● BUTIR TUGAS: Tulis lanjutan teks tentang teori kecerdasan dan kecepatan melabeli orang lain, dimulai tepat setelah kalimat terakhirnya.

● TEKS YANG DIBERIKAN:
Pandangan tentang teori kecerdasaan mempengaruhi seberapa cepat seseorang melabeli orang lain. Orang teori entitas melabeli orang lain lebih cepat daripada orang teori inkremental. Label di sini tidak hanya label negatif, tetapi berlaku juga pada label positif. Dari argumen-argumen pada paragraf sebelumnya, dapat dipahami kenapa fenomena tersebut dapat muncul. Ketika seseorang percaya bahwa kita memiliki sebuah kualitas yang berada di dalam diri kita yang tidak dapat diubah, maka kita hari ini adalah kita besok (dan kemarin). Satu cuplikan dapat digunakan untuk memprediksi bagaimana seseorang berperilaku ke depannya. Itulah mengapa orang teori entitas cenderung melabeli orang lebih cepat. Hasil penelitian konsisten dengan hal tersebut. Orang-orang teori inkremental, sebaliknya, melabeli orang lain relatif lebih lambat. Sangat mengesankan bagaimana cara pandang seseorang mengenai kecerdasan mampu mempengaruhi seberapa cepat penilaian seseorang kepada orang lain.

● DATA TERCATAT:

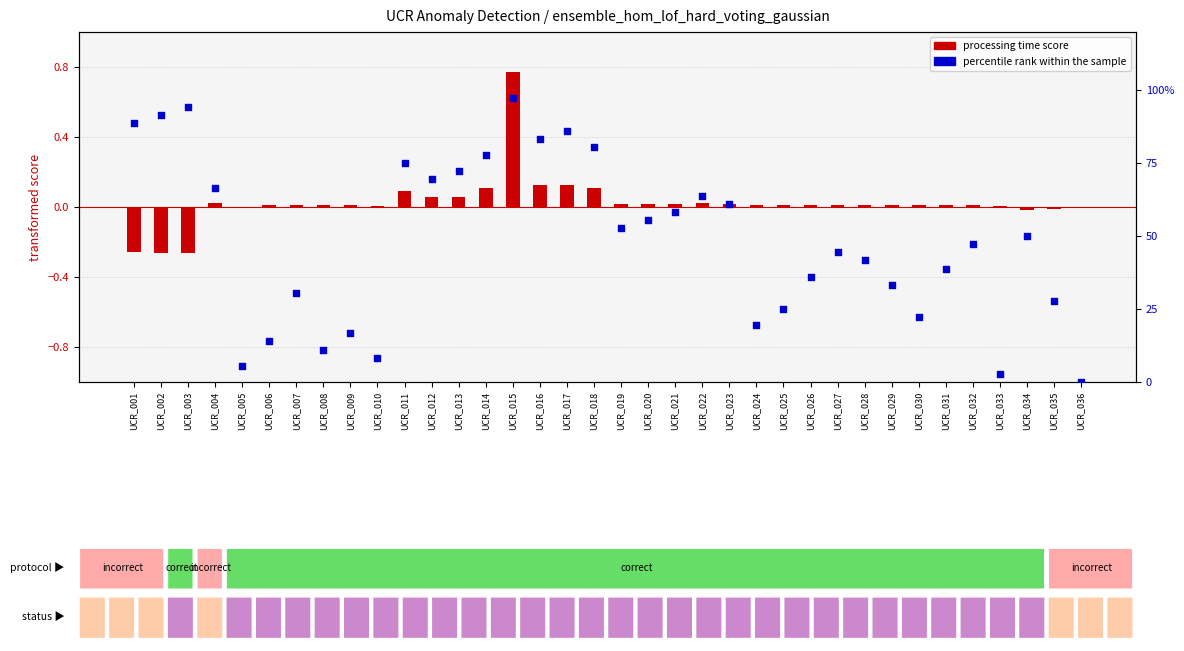

Which series has the largest total across all categories?

percentile rank within the sample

● HASIL TUGAS:
Dua pandangan teori kecerdasan , baik kecerdasan tetap maupun berubah, wajar dimiliki seseorang. Tetapi, dari hasil penelitian, pandangan bahwa kecerdasan manusia dapat dikembangkan melalui proses belajar atau kerja keras adalah pandangan yang lebih baik. Kita mungkin diberi anugrah otak yang cemerlang, tetapi, sebagian orang lupa bahwa kita juga diberi anugerah untuk berusaha. Tuhan tidak akan mengubah nasib seseorang, sebelum dia mengubah nasibnya sendiri.
Referensi:
Dweck, Carol S. (2000). “Self Theories”.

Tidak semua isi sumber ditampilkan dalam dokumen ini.